Airport Operational Statistics
- Aircraft based on the field: 300
- Single engine airplanes: 169
- Multi-engine airplanes: 35
- Jet airplanes: 82
- Helicopters: 14
- Aircraft operations: average 375/day (2014 numbers)
- 60% transient general aviation
- 22% local general aviation
- 12% air taxi
- 5% commercial
- 1% military
The Civil Air Patrol has a wing at HPN and there is a flying club, The Westchester Flying Club, which has been on the field since the 1960s.
HPN has been a contributor to the economy of the region. There are 1300 jobs on site. Over 80 businesses operate out of the airport, and efforts to be a good neighbor environmentally have for the most part succeeded. Noise abatement awards were presented last year to 50 companies. Voluntary curfews on night flights help to keep good relations with the neighbors.
The old tower at HPN was supplanted in 1968 by a new taller tower on the other side of the field. The old tower was supposed to house a museum, but this never materialized. The new FAA control tower is open from 0600 t0 2300.
The new tower has a much better view of the field, but the proximity of the reservoir to the north of the field and the tendency for fog to form over a good portion of the field limits the tower’s view occasionally. A report of an accident on 6/13/14 recently published spells this out.
When asked whether the flight in question had departed, the tower controller responded, “I have no idea. We have zero visibility.” Weather conditions about the time of the accident included a 200-foot overcast ceiling with about 1/4-mile visibility.
In the course of 48 years of active flying, I’ve made a few approaches when the weather was at minima. Some of these were in my first plane, a 180 hp Piper Arrow, but now flying my Mooney with a Garmin 530W and an autopilot there is less pucker factor. My only missed approach was at HPN on a very foggy day. I had to divert to POU and in the taxi going back to HPN I saw that the visibility at ground level was practically nil.

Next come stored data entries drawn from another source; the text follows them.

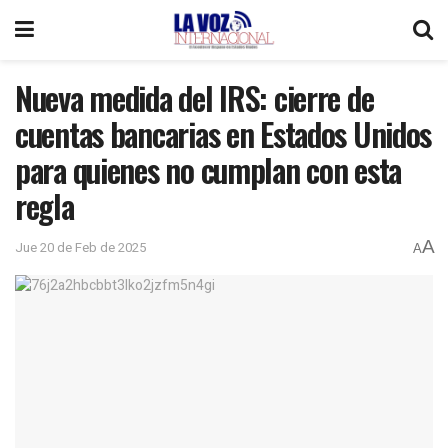
Nueva medida del IRS: cierre de
cuentas bancarias en Estados Unidos
para quienes no cumplan con esta
regla
A
Jue 20 de Feb de 2025
A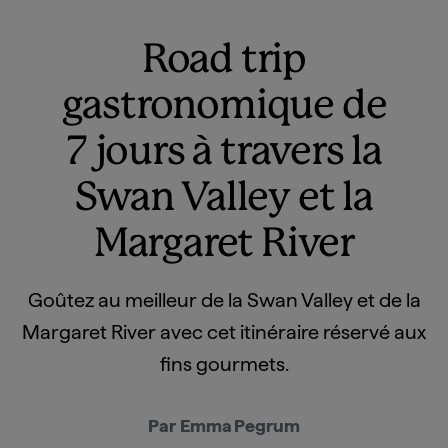
Road trip
gastronomique de
7 jours à travers la
Swan Valley et la
Margaret River
Goûtez au meilleur de la Swan Valley et de la
Margaret River avec cet itinéraire réservé aux
fins gourmets.
Par Emma Pegrum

On a nice day the “sweet spot” on the airport is, as mentioned earlier, close to the PAPI and the instruments that provide the data for the ATIS. It is here, with RWY 34 active, that one can critique the takeoffs and landings, and estimate the amount of rubber left on the runway by heavy aircraft as well as assessing the potential for wake turbulence.
On a day when the wind shifts to the south, the “sweet spot” shifts to the other end of the field, a grassy area about 100 feet from the usual aiming point. These are places to delight an aviation aficianado. I’ve made a couple of trips with Steve Ferguson to these “sweet spots” as Steve made the rounds in his yellow airport vehicle. I learned a good bit about the airport from talking to Steve. As a resident pilot, most of my interaction was with ATC, but the job of running the airport itself was terra incognita.